API / IaC diff summary

  • New service detail fetchers (rich WAF/CAF surface, kept separate from the monitor card contract): monitoring.serialise_cluster_detail + list_aks_clusters_detail_in_subscription (AKS), monitoring.get_storage_account_detail (account props + blob-service props, best-effort second call), monitoring.get_acr_registry_detail.
  • New rule framework api/services/diagnostics/rules/specs.py — declarative RuleSpec + evaluate_specs (skip-on-None, predicate-exception isolation) so the ~50 single-field checks are compact and golden-testable.
  • New catalog api/services/diagnostics/rules/security.py (evaluate_security); reliability.py / availability.py extended with spec lists + custom multi-field checks (zones, pool isolation).
  • New category security registered in the engine (reuses the reliability gatherer; cache key includes category) and added to the DiagnosticCategory literal + the SPA diagnostics.ts type and the /diagnostics rail.
  • No IaC change. No new dependency. No SAS token, no Storage network flip, no Azure Run Command.

Persona impact (§12a)

  • Still read-only. Permission-denied → indeterminate, never critical; a subscription Reader sees "could not verify" per resource. test_persona_matrix.py unaffected (no scope narrowed, plain GET, no SSE change).

Validation evidence

  • Backend: uv run pytest -q api/tests2992 passed, 3 skipped. New/extended golden tests: test_diagnostics_rules.py (reliability specs), test_diagnostics_availability_rules.py (perf-config specs), test_diagnostics_security_rules.py (security catalog + spec framework + predicate-exception isolation), test_diagnostics_route.py (detail-fetcher mocks), test_diagnostics_snapshot.py.
  • Backend lint: uv run ruff check api → clean.
  • Frontend: npm run build clean; npx vitest run src/pages/diagnostics/ → 5 passed.
  • Rule count: grep -rhoE 'id="[a-z_]+\.[a-z_]+"' api/services/diagnostics/rules/ | sort -u | wc -l62.
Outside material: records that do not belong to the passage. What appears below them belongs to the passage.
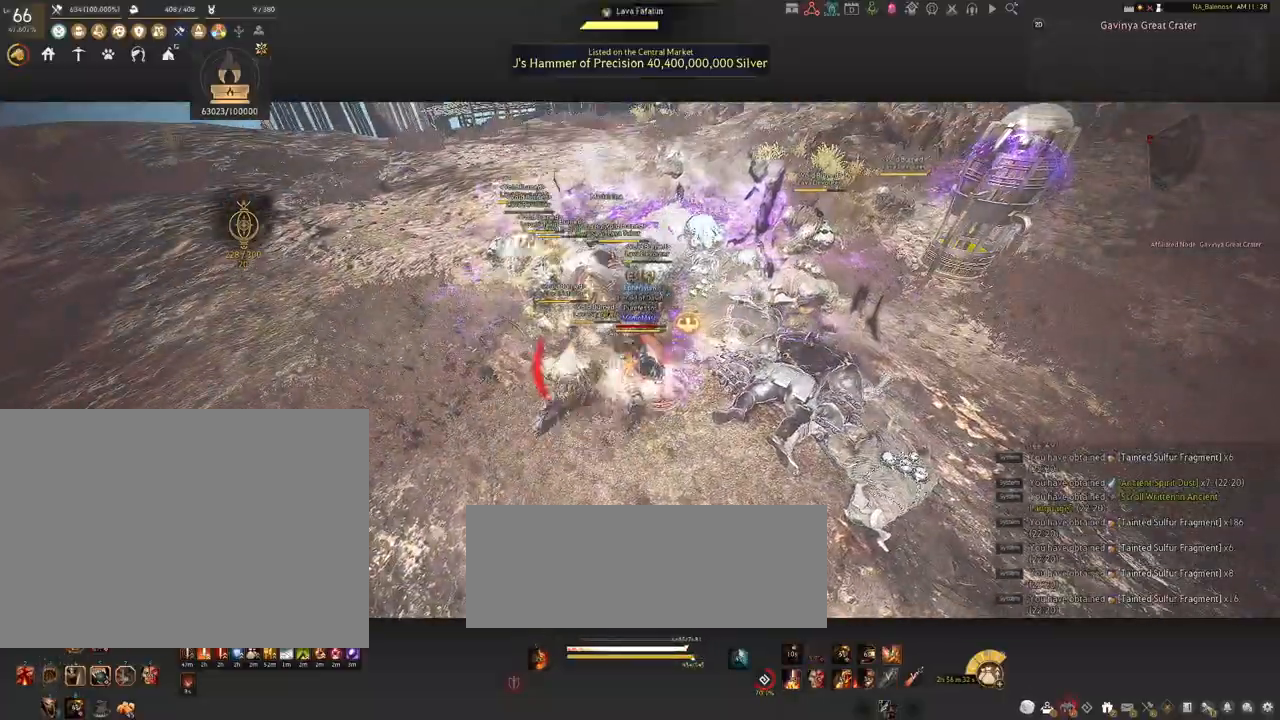
{"keys": [], "mouse": ["right"], "events": []}
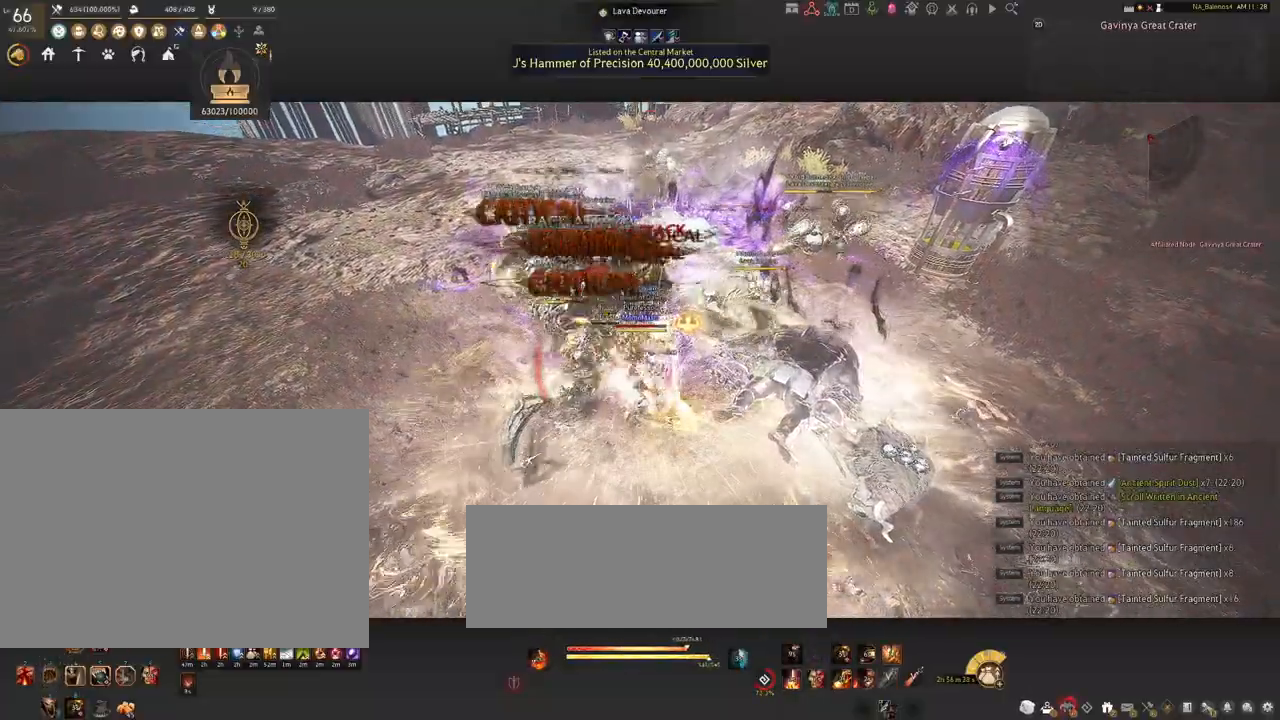
{"keys": [], "mouse": ["right"], "events": []}
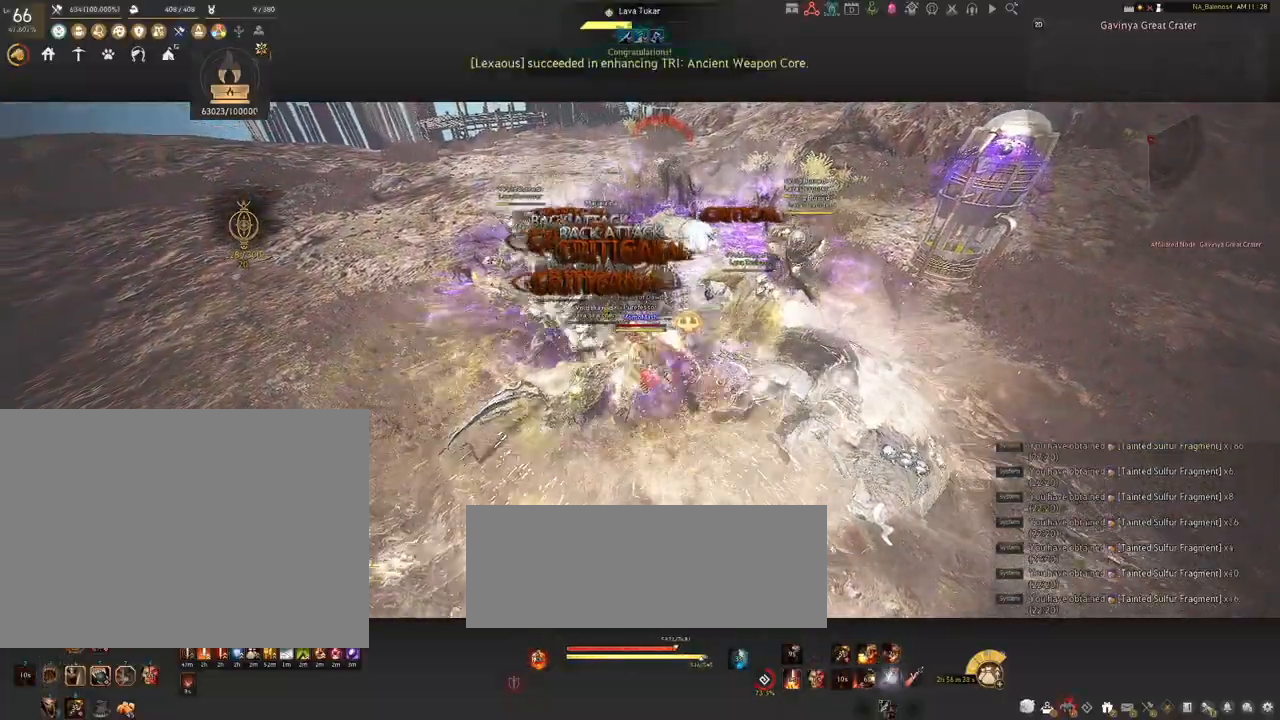
{"keys": [], "mouse": [], "events": [[184, "mouse_right", "up"], [417, "space", "down"], [450, "space", "up"]]}
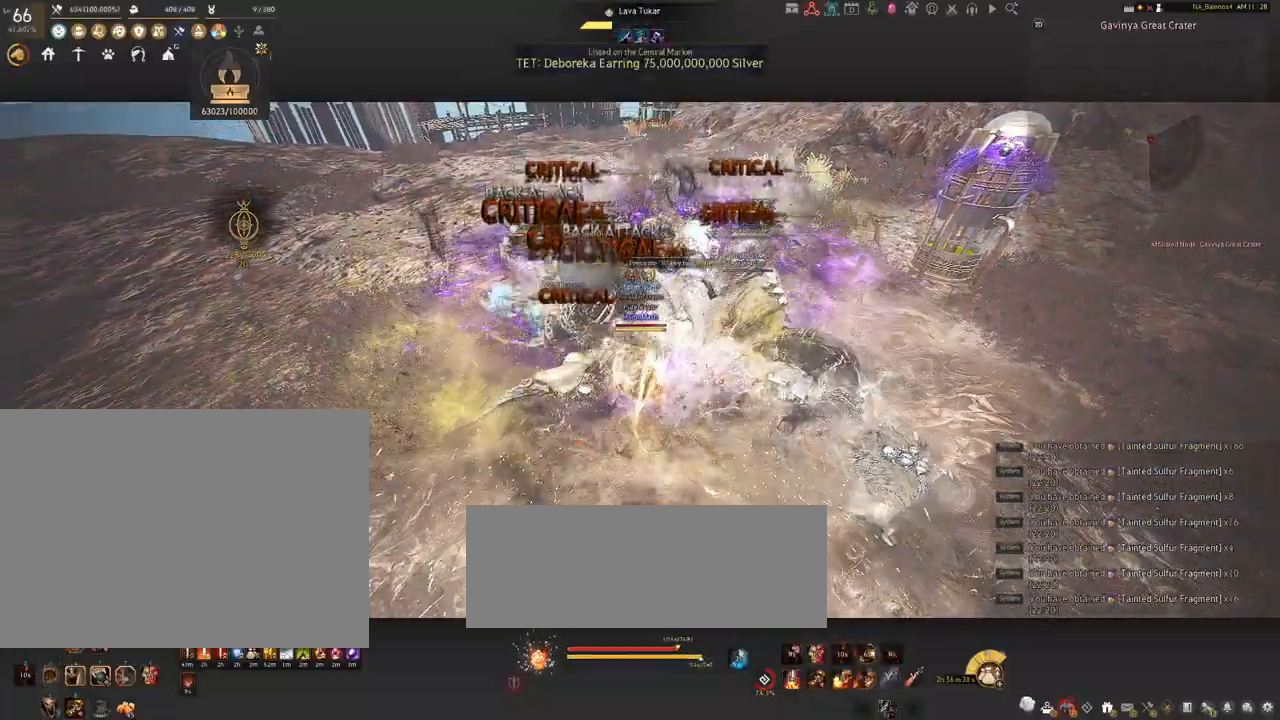
{"keys": ["d", "shift"], "mouse": [], "events": [[50, "space", "down"], [100, "space", "up"], [234, "space", "down"], [267, "space", "up"], [400, "d", "down"], [417, "shift", "down"]]}
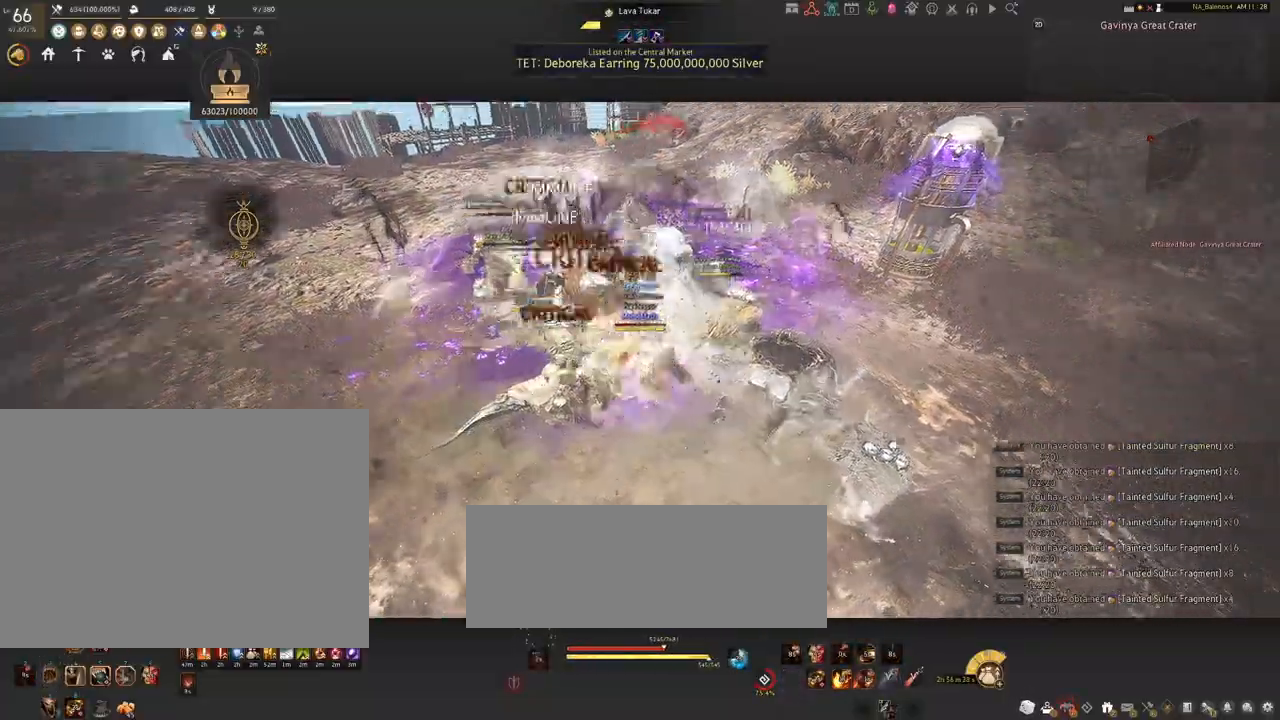
{"keys": [], "mouse": ["left"], "events": [[84, "shift", "up"], [117, "d", "up"], [167, "mouse_left", "down"]]}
Hardening applied (critique loop)

  • Partial-failure isolation in the spec evaluator: a predicate that raises on a malformed/unexpected field value is caught, logged at debug, and the spec is skipped — one bad field cannot abort the whole category (regression test added).
  • Sidecar-degraded → indeterminate (carried from the prior cut): a Redis-unavailable all-down snapshot is unavailable, not a false critical.
  • Storage blob-service props are a best-effort second call: failure leaves those fields None (checks skip), account-level checks still run.